* [Source information]
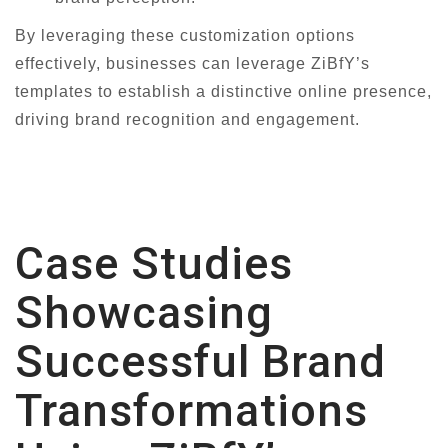
By leveraging these customization options
effectively, businesses can leverage ZiBfY’s
templates to establish a distinctive online presence,
driving brand recognition and engagement.
Case Studies
Showcasing
Successful Brand
Transformations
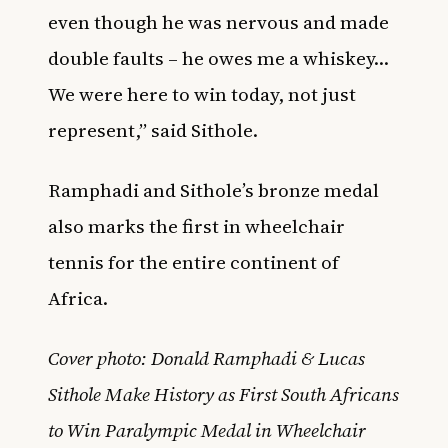
even though he was nervous and made
double faults – he owes me a whiskey…
We were here to win today, not just
represent,” said Sithole.
Ramphadi and Sithole’s bronze medal
also marks the first in wheelchair
tennis for the entire continent of
Africa.
Cover photo: Donald Ramphadi & Lucas
Sithole Make History as First South Africans
to Win Paralympic Medal in Wheelchair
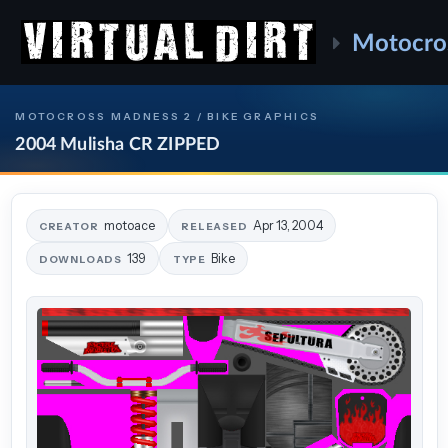
Motocro
MOTOCROSS MADNESS 2 / BIKE GRAPHICS
2004 Mulisha CR ZIPPED
motoace
Apr 13, 2004
CREATOR
RELEASED
139
Bike
DOWNLOADS
TYPE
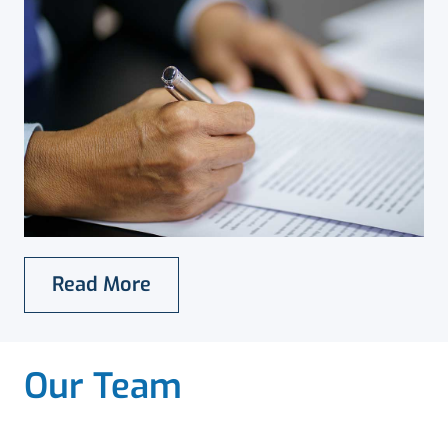
Read More
Our Team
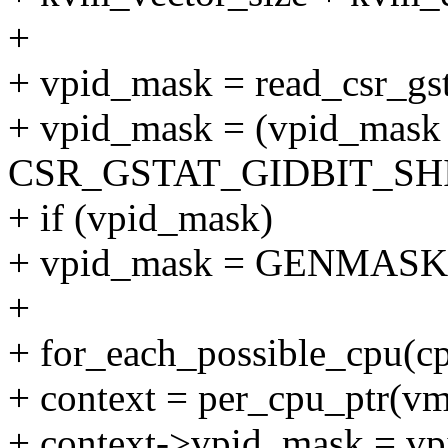
+
+ vpid_mask = read_csr_gst
+ vpid_mask = (vpid_ma
CSR_GSTAT_GIDBIT_SHI
+ if (vpid_mask)
+ vpid_mask = GENMASK(v
+
+ for_each_possible_cpu(cp
+ context = per_cpu_ptr(vm
+ context->vpid_mask = v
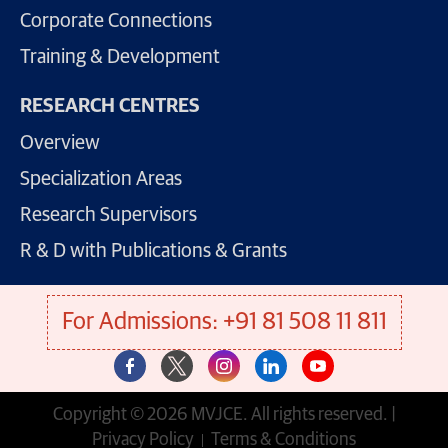
Corporate Connections
Training & Development
RESEARCH CENTRES
Overview
Specialization Areas
Research Supervisors
R & D with Publications & Grants
For Admissions: +91 81 508 11 811
Copyright © 2026 MVJCE. All rights reserved. |
Privacy Policy
Terms & Conditions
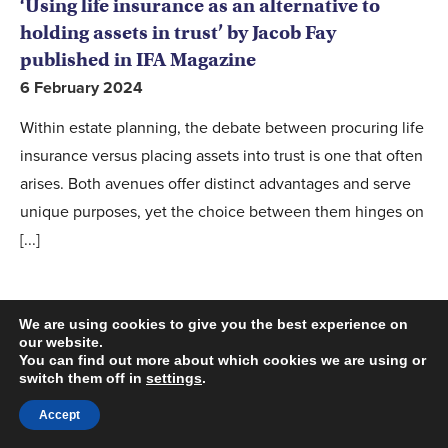
‘Using life insurance as an alternative to
holding assets in trust’ by Jacob Fay
published in IFA Magazine
6 February 2024
Within estate planning, the debate between procuring life
insurance versus placing assets into trust is one that often
arises. Both avenues offer distinct advantages and serve
unique purposes, yet the choice between them hinges on
[...]
We are using cookies to give you the best experience on
our website.
You can find out more about which cookies we are using or
switch them off in
settings
.
Accept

* [Task brief] Rewrite the text read from all the rows above, replacing each "cookies" with "tracking files" and leaving everything else as it is; omit the pictures.

* [Response area]
By leveraging these customization options
effectively, businesses can leverage ZiBfY’s
templates to establish a distinctive online presence,
driving brand recognition and engagement.
Case Studies
Showcasing
Successful Brand
Transformations
even though he was nervous and made
double faults – he owes me a whiskey…
We were here to win today, not just
represent,” said Sithole.
Ramphadi and Sithole’s bronze medal
also marks the first in wheelchair
tennis for the entire continent of
Africa.
Cover photo: Donald Ramphadi & Lucas
Sithole Make History as First South Africans
to Win Paralympic Medal in Wheelchair
Motocro
MOTOCROSS MADNESS 2 / BIKE GRAPHICS
2004 Mulisha CR ZIPPED
motoace
Apr 13, 2004
CREATOR
RELEASED
139
Bike
DOWNLOADS
TYPE
Read More
Our Team
+
+ vpid_mask = read_csr_gst
+ vpid_mask = (vpid_ma
CSR_GSTAT_GIDBIT_SHI
+ if (vpid_mask)
+ vpid_mask = GENMASK(v
+
+ for_each_possible_cpu(cp
+ context = per_cpu_ptr(vm
+ context->vpid_mask = v
Corporate Connections
Training & Development
RESEARCH CENTRES
Overview
Specialization Areas
Research Supervisors
R & D with Publications & Grants
For Admissions: +91 81 508 11 811
Copyright © 2026 MVJCE. All rights reserved. |
Privacy Policy
Terms & Conditions
‘Using life insurance as an alternative to
holding assets in trust’ by Jacob Fay
published in IFA Magazine
6 February 2024
Within estate planning, the debate between procuring life
insurance versus placing assets into trust is one that often
arises. Both avenues offer distinct advantages and serve
unique purposes, yet the choice between them hinges on
[...]
We are using tracking files to give you the best experience on
our website.
You can find out more about which tracking files we are using or
switch them off in
settings
.
Accept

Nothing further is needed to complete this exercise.